Burnout Paradise Remastered Review - Screenshot 1 of 3

It’s not so much the destination but the journey that makes Burnout Paradise Remastered sing like Avril Lavigne in her punk princess pomp. Glittering yellow gates beg to be smashed; crimson coloured billboards linger precariously at the end of ramps, begging to be kissed by your bonnet. And all this while you’re en route to the observatory or the wind farm for the hundred millionth time. Who cares if you’ve seen the same stretch of road umpteen times? There’s a new Showtime to beat.

It’s embarrassing that, four years into the PlayStation 4’s lifecycle, a decade old up-res should become one of the system’s best arcade racing games. Perhaps it’s an indictment of the state of the genre as a whole; maybe it’s testament to the sheer brilliance of noughties Criterion, when the Guildford-based studio was clearly supping the good stuff before owner EA did what it always does and eventually poisoned the well. Who really gives a hoot when you’ve got Road Rules to reset?
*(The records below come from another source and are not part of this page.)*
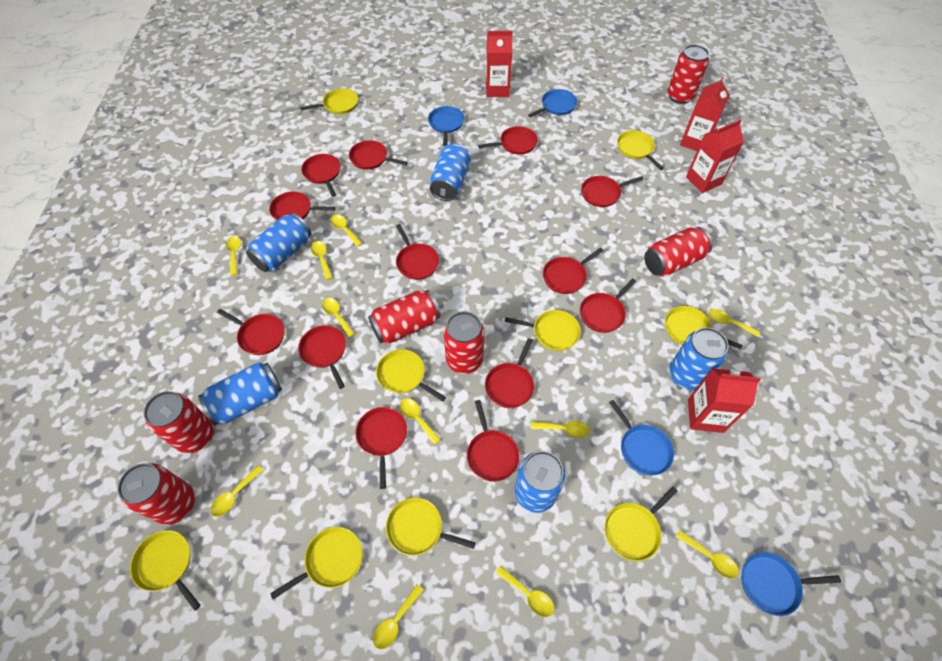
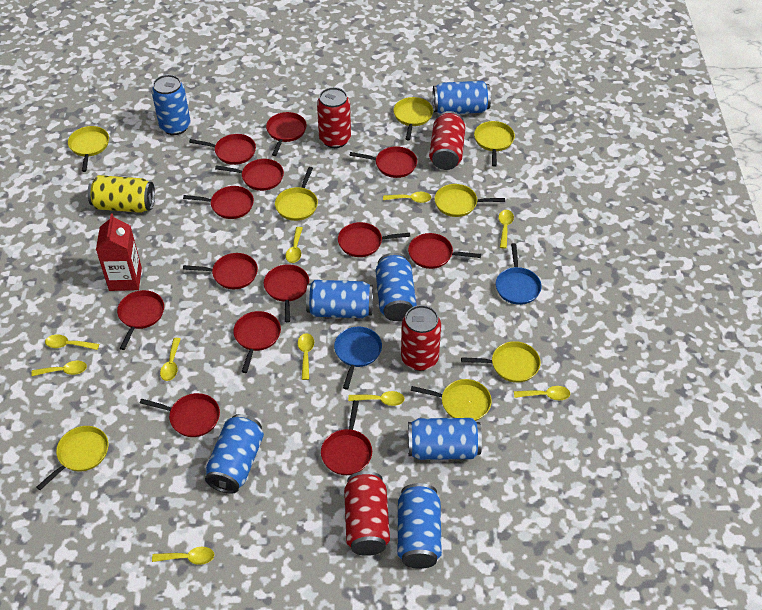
blue can: 5 -> 7
blue pan: 4 -> 2
red can: 6 -> 4
red carton: 4 -> 1
yellow can: 0 -> 1
yellow pan: 9 -> 8
yellow spoon: 11 -> 10

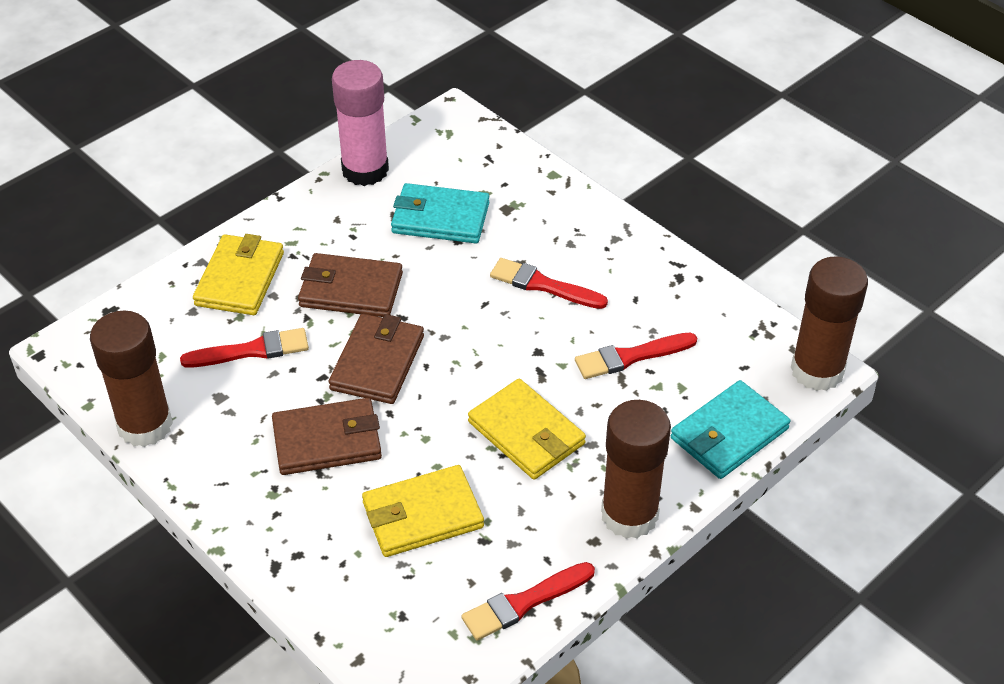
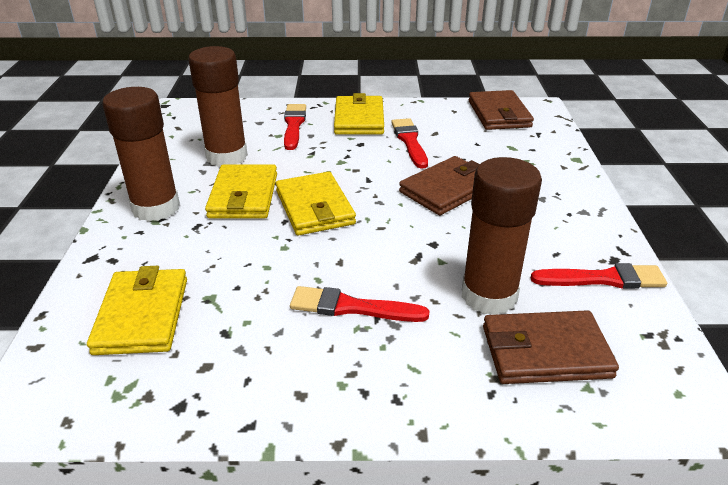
pink glue stick: 1 -> 0
turquoise wallet: 2 -> 0
yellow wallet: 3 -> 4

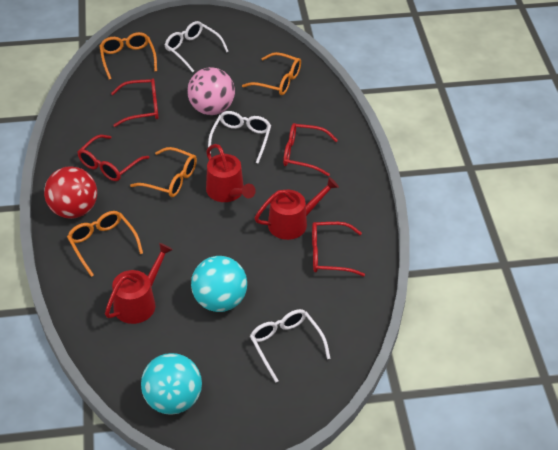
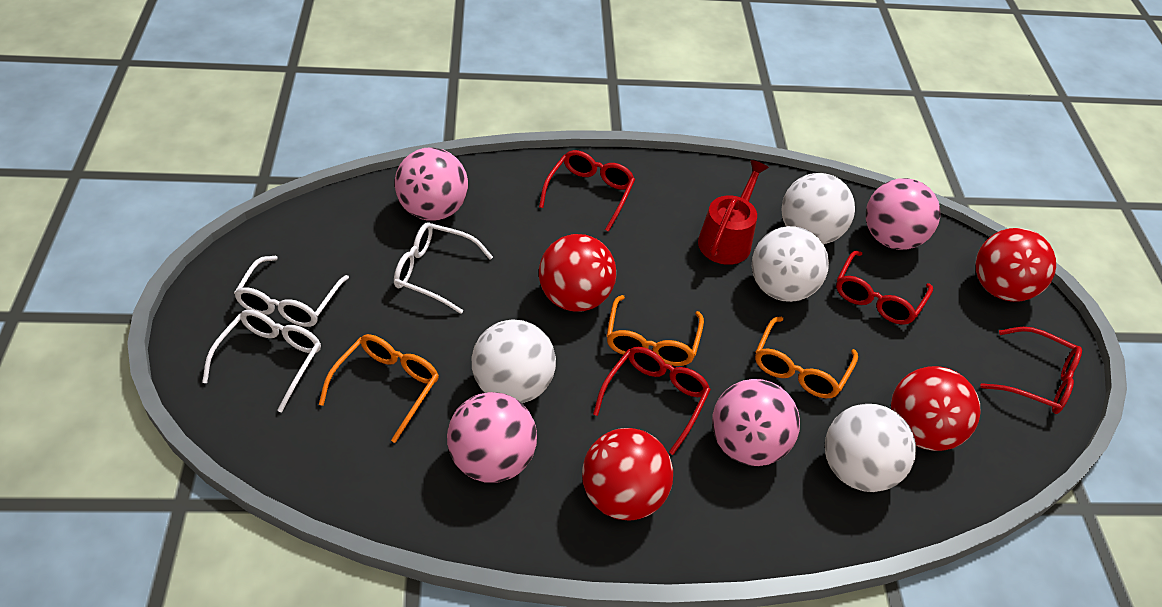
orange glasses: 4 -> 3
pink ball: 1 -> 4
red ball: 1 -> 4
red watering can: 3 -> 1
turquoise ball: 2 -> 0
white ball: 0 -> 4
Burnout Paradise Remastered Review - Screenshot 2 of 3

The iconic open world racer sure looks tasty on new-gen hardware, where good ol’ spit-and-polish has boosted the image quality and cleaned up the jagged edges. The titular Paradise City still has that piss-soaked tint of an early PlayStation 3 title, when bloom was the chromatic aberration of its day. But it matters little when you’re buzzing through traffic on the way to your next Freeburn Challenge, ramming any and all online competitors who cross your path purely because you can.

Whether you’re online or offline, the same rules apply: go fast and have fun. Rarely does a game make the travel between objectives so entertaining, but here you’ll find a veritable playpen of shortcuts, jumps, and hairpin bends. The structure, which sees an event embedded at every junction, is designed to let you tackle a little bit of what you fancy when you fancy it. Races have no real routes encouraging you to learn the city and its intricacies, while huge crash set-pieces can be triggered absolutely anywhere.

It’s not very “Burnout” – a complaint that’s never been far from critics’ lips since its release. And yet, the game is very much its own crazy concoction – a playground for creativity and crushed carbon fibre. Nowhere is this depiction truer than in multiplayer, when you may be tasked with getting three aerial near-misses in the western woods or accumulating 50 takedowns in the airfield for no reason whatsoever. Just pray to the Platinum Gods you can get seven people in the Wildcats baseball stadium simultaneously.

Burnout Paradise Remastered Review - Screenshot 3 of 3

It’s reckless, ruleless, and ridiculously entertaining – the kind of pure gameplay thrill that you can lose tens of hours to without even realising. And it’s bolstered here by a seemingly never-ending slate of content owing to the much-publicised Year of Paradise – a precursor to the Games as a Service buzzword and proof that it was financially plausible long before anyone had even opened a loot crate. Want to drive a toy car? Hell yes, you do! Gee, the bikes alone bring a bevy of new content to a well-worn world.

And then there’s Big Surf Island, the colourful off-shoot that has leaps of faith so long even Evel Knievel would wince. It’s a miniature manifestation of everything that makes the main game strut, with new billboards to break and plenty of fresh orange gates to obliterate. Cops and robbers augment extra online multiplayer modes, while the Paradise Party pack condenses the core thrills and spills into a series of pass-the-controller minigames.

Our singular quibble, then? EA tax. No, not EA Trax – the title has the best worst soundtrack of all time, after all – but the eye-watering £34.99 price point that the publisher’s attached. When you consider that the PlayStation 3 edition of the Ultimate Box can be obtained for less than a bottle of Becks, the American organisation’s asking a helluva a lot for what is effectively a buffed-up re-release. It’s worth it, of course, but the sticker shock needn’t even exist.

Conclusion

On the title’s tenth anniversary, Burnout Paradise Remastered is a timely reminder that – like Avril Lavigne – this arcade racer can still do it better than all of its contemporaries. Seriously, there’s no other like it, so when’s it going to sink in? The only real downside is that the pricing’s stupid – what the hell is EA thinkin’?